Pictures excluded, return every entry exactly, please.

Records for processing
******
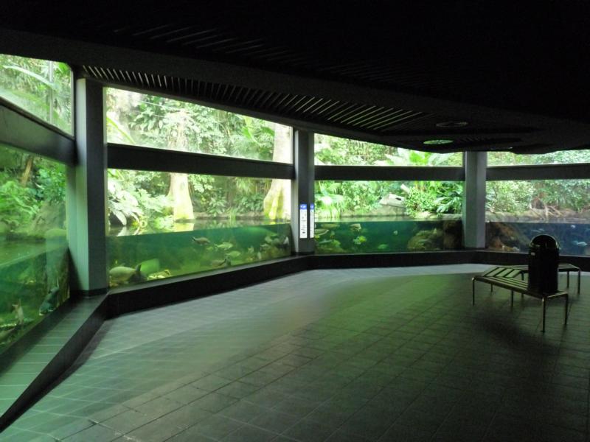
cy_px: 221
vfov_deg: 51.4
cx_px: 295
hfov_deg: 65.3
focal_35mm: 27
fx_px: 460
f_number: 2.8
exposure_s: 1/25
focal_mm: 4.8
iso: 800
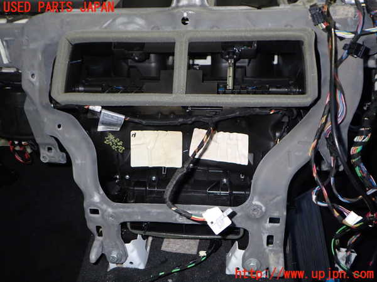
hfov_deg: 60.0
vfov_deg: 46.8
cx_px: 188
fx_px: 327
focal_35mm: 30
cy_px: 141
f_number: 2.3
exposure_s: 1/30
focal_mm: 5.4
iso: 200
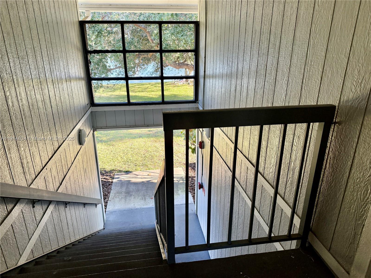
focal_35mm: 24
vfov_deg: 56.8
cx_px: 186
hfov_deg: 71.6
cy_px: 139
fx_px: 257
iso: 160
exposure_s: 1/239
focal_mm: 6.76
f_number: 1.78
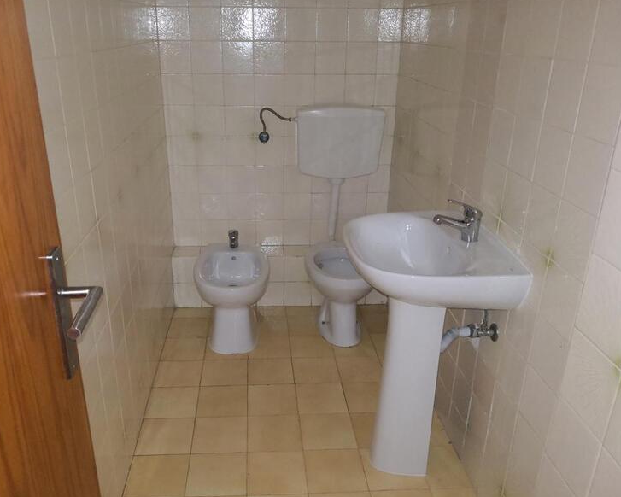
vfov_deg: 50.0
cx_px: 288
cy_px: 250
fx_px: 533
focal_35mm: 29
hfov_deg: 60.4
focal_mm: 3.95
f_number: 1.6
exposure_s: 1/33.3
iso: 320
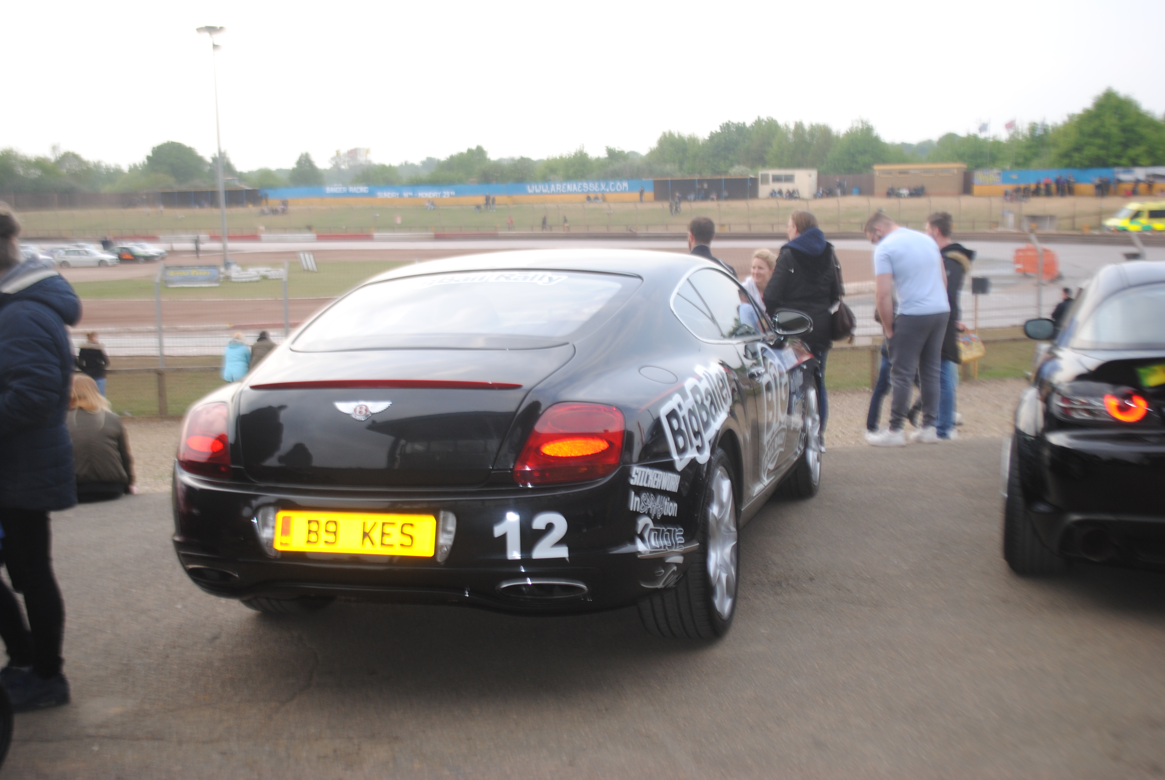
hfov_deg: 46.3
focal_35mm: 42
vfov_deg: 32.0
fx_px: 1361
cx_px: 582
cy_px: 390
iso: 140
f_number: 4.5
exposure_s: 1/125
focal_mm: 28
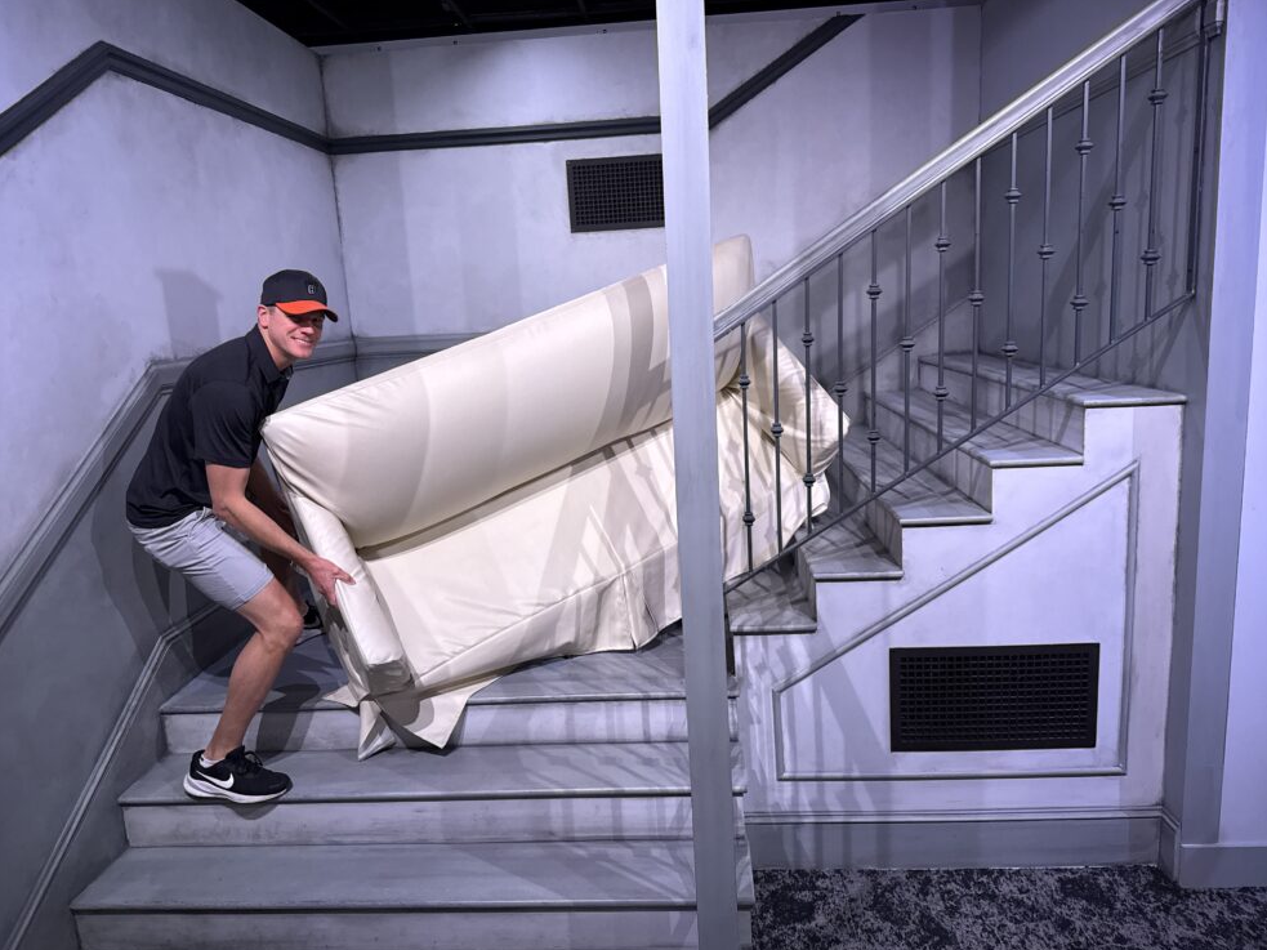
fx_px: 915
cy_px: 470
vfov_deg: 54.9
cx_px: 637
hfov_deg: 69.4
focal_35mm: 25
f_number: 1.78
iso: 400
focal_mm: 6.76
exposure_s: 1/60
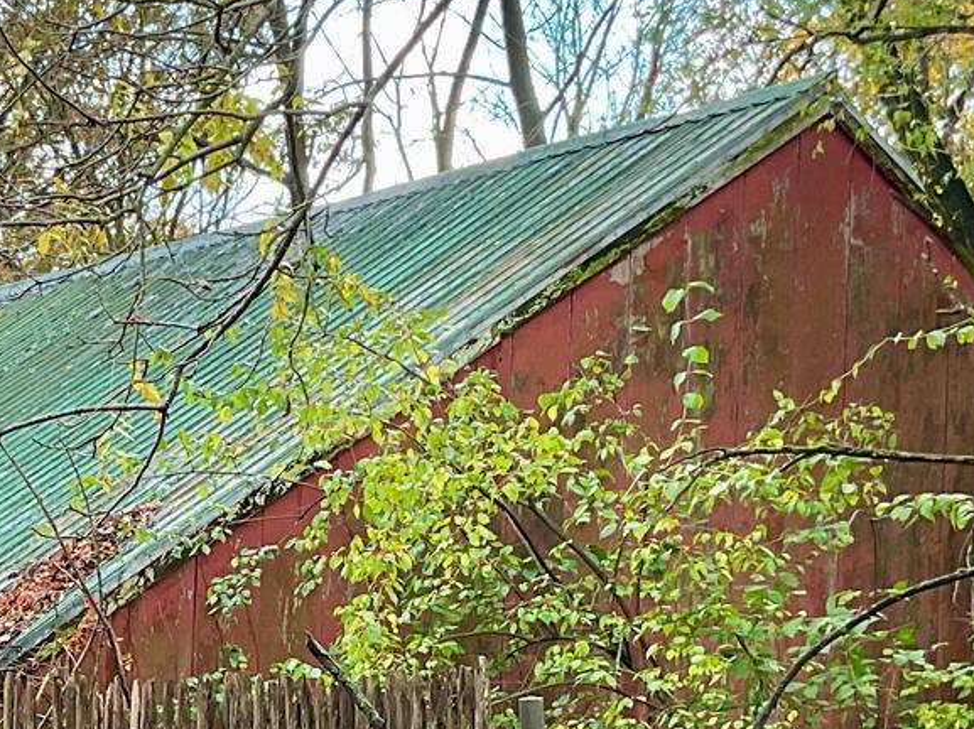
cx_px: 44
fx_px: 2896
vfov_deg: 14.1
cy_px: 734
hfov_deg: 18.7
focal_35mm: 103
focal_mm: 3
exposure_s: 1/333
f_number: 1.8
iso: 16
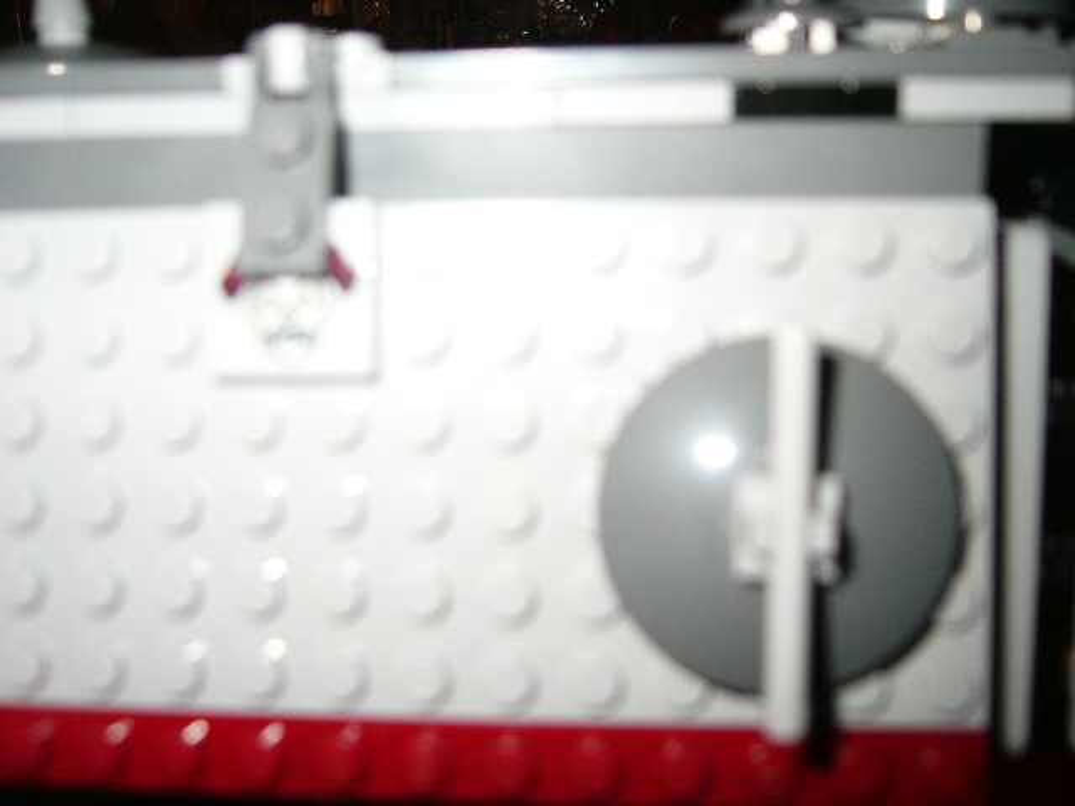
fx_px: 1087
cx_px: 538
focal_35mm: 35
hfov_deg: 52.6
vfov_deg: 40.7
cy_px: 403
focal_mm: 5.8
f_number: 2.8
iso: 100
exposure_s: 1/60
******
Reply
cy_px: 221
vfov_deg: 51.4
cx_px: 295
hfov_deg: 65.3
focal_35mm: 27
fx_px: 460
f_number: 2.8
exposure_s: 1/25
focal_mm: 4.8
iso: 800
hfov_deg: 60.0
vfov_deg: 46.8
cx_px: 188
fx_px: 327
focal_35mm: 30
cy_px: 141
f_number: 2.3
exposure_s: 1/30
focal_mm: 5.4
iso: 200
focal_35mm: 24
vfov_deg: 56.8
cx_px: 186
hfov_deg: 71.6
cy_px: 139
fx_px: 257
iso: 160
exposure_s: 1/239
focal_mm: 6.76
f_number: 1.78
vfov_deg: 50.0
cx_px: 288
cy_px: 250
fx_px: 533
focal_35mm: 29
hfov_deg: 60.4
focal_mm: 3.95
f_number: 1.6
exposure_s: 1/33.3
iso: 320
hfov_deg: 46.3
focal_35mm: 42
vfov_deg: 32.0
fx_px: 1361
cx_px: 582
cy_px: 390
iso: 140
f_number: 4.5
exposure_s: 1/125
focal_mm: 28
fx_px: 915
cy_px: 470
vfov_deg: 54.9
cx_px: 637
hfov_deg: 69.4
focal_35mm: 25
f_number: 1.78
iso: 400
focal_mm: 6.76
exposure_s: 1/60
cx_px: 44
fx_px: 2896
vfov_deg: 14.1
cy_px: 734
hfov_deg: 18.7
focal_35mm: 103
focal_mm: 3
exposure_s: 1/333
f_number: 1.8
iso: 16
fx_px: 1087
cx_px: 538
focal_35mm: 35
hfov_deg: 52.6
vfov_deg: 40.7
cy_px: 403
focal_mm: 5.8
f_number: 2.8
iso: 100
exposure_s: 1/60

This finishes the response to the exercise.